Feng Jianyuan, Hajizadeh Iman, Yu Xia, Rashid Mudassir, Turksoy Kamuran, Samadi Sediqeh, Sevil Mert, Hobbs Nicole, Brandt Rachel, Lazaro Caterina, Maloney Zacharie, Littlejohn Elizabeth, Philipson Louis H, Cinar Ali
Department of Chemical and Biological Engineering, Illinois Institute of Technology, Chicago, IL, USA.
Department of Control Theory and Control Engineering, Northeastern University, Shenyang, Liaoning China.
Comput Chem Eng. 2018 Apr 6;112:57-69. doi: 10.1016/j.compchemeng.2018.02.002. Epub 2018 Feb 10.
Artificial pancreas (AP) systems provide automated regulation of blood glucose concentration (BGC) for people with type 1 diabetes (T1D). An AP includes three components: a continuous glucose monitoring (CGM) sensor, a controller calculating insulin infusion rate based on the CGM signal, and a pump delivering the insulin amount calculated by the controller to the patient. The performance of the AP system depends on successful operation of these three components. Many APs use model predictive controllers that rely on models to predict BGC and to calculate the optimal insulin infusion rate. The performance of model-based controllers depends on the accuracy of the models that is affected by large dynamic changes in glucose-insulin metabolism or equipment performance that may move the operating conditions away from those used in developing the models and designing the control system. Sensor errors and missing signals will cause calculation of erroneous insulin infusion rates. And the performance of the controller may vary at each sampling step and each period (meal, exercise, and sleep), and from day to day. Here we describe a multi-level supervision and controller modification (ML-SCM) module is developed to supervise the performance of the AP system and retune the controller. It supervises AP performance in 3 time windows: sample level, period level, and day level. At sample level, an online controller performance assessment sub-module will generate controller performance indexes to evaluate various components of the AP system and conservatively modify the controller. A sensor error detection and signal reconciliation module will detect sensor error and reconcile the CGM sensor signal at each sample. At period level, the controller performance is evaluated with information collected during a certain time period and the controller is tuned more aggressively. At the day level, the daily CGM ranges are further analyzed to determine the adjustable range of controller parameters used for sample level and period level. Thirty subjects in the UVa/Padova metabolic simulator were used to evaluate the performance of the ML-SCM module and one clinical experiment is used to illustrate its performance in a clinical environment.
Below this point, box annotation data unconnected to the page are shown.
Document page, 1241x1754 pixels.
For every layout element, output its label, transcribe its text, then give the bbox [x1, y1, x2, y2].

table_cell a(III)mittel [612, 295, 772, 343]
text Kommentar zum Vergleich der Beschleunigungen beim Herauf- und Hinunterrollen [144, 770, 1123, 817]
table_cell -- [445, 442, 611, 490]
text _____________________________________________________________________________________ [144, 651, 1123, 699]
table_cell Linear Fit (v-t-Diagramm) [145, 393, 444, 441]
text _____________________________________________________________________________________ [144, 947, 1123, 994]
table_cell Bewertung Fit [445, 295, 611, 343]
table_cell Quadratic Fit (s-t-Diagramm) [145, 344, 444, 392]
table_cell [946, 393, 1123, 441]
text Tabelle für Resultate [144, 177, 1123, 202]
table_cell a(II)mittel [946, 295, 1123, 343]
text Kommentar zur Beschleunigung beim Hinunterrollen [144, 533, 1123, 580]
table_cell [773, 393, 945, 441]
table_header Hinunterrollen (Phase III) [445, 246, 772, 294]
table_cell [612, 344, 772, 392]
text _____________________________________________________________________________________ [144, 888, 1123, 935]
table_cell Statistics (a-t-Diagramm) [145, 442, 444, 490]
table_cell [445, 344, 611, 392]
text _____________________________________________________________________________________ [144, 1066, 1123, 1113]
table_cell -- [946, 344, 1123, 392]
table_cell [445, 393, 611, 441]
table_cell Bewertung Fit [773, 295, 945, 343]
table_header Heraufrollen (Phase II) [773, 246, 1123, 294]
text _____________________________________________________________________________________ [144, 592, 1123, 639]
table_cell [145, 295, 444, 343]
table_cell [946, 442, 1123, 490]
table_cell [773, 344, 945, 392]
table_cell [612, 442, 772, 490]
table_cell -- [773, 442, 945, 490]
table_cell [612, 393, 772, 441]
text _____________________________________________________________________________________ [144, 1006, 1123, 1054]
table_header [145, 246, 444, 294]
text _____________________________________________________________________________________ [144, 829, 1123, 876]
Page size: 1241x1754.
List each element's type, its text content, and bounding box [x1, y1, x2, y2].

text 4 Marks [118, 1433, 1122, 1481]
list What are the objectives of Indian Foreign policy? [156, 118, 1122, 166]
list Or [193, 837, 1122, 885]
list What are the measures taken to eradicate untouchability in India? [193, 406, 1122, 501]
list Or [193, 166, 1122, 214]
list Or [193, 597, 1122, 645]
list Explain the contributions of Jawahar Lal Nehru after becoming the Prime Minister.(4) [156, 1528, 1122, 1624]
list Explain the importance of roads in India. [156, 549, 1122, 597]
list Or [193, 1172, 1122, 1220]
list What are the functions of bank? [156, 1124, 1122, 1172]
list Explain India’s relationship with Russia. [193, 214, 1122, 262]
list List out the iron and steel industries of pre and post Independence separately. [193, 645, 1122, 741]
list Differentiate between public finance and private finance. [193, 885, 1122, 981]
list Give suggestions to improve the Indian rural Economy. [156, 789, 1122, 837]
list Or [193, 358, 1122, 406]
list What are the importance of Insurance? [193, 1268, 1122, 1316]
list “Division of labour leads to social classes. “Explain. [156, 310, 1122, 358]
The results indicate that the AP system with an ML-SCM module has a safer range of glucose concentration distribution and more appropriate insulin infusion rate suggestions than an AP system without the ML-SCM module.
人工胰腺(AP)系统可为1型糖尿病(T1D)患者提供血糖浓度(BGC)的自动调节。一个AP包括三个组件:一个连续血糖监测(CGM)传感器、一个根据CGM信号计算胰岛素输注率的控制器以及一个将控制器计算出的胰岛素量输送给患者的泵。AP系统的性能取决于这三个组件的成功运行。许多AP使用基于模型的预测控制器,这些控制器依靠模型来预测BGC并计算最佳胰岛素输注率。基于模型的控制器的性能取决于模型的准确性,而模型的准确性会受到葡萄糖 - 胰岛素代谢的大幅动态变化或设备性能的影响,这些可能会使操作条件偏离模型开发和控制系统设计时所使用的条件。传感器误差和信号缺失会导致错误的胰岛素输注率计算。而且控制器的性能在每个采样步骤、每个时间段(进餐、运动和睡眠)以及每天都会有所不同。在此,我们描述了一个多级监督和控制器修改(ML - SCM)模块,该模块用于监督AP系统的性能并重新调整控制器。它在三个时间窗口中监督AP性能:样本级别、时间段级别和日级别。在样本级别,一个在线控制器性能评估子模块将生成控制器性能指标,以评估AP系统的各个组件,并保守地修改控制器。一个传感器误差检测和信号协调模块将检测传感器误差并在每个样本处协调CGM传感器信号。在时间段级别,使用在特定时间段内收集的信息评估控制器性能,并更积极地调整控制器。在日级别,进一步分析每日CGM范围,以确定用于样本级别和时间段级别的控制器参数的可调范围。弗吉尼亚大学/帕多瓦代谢模拟器中的30名受试者被用于评估ML - SCM模块的性能,并且进行了一项临床实验以说明其在临床环境中的性能。结果表明,与没有ML - SCM模块的AP系统相比,具有ML - SCM模块的AP系统具有更安全的血糖浓度分布范围和更合适的胰岛素输注率建议。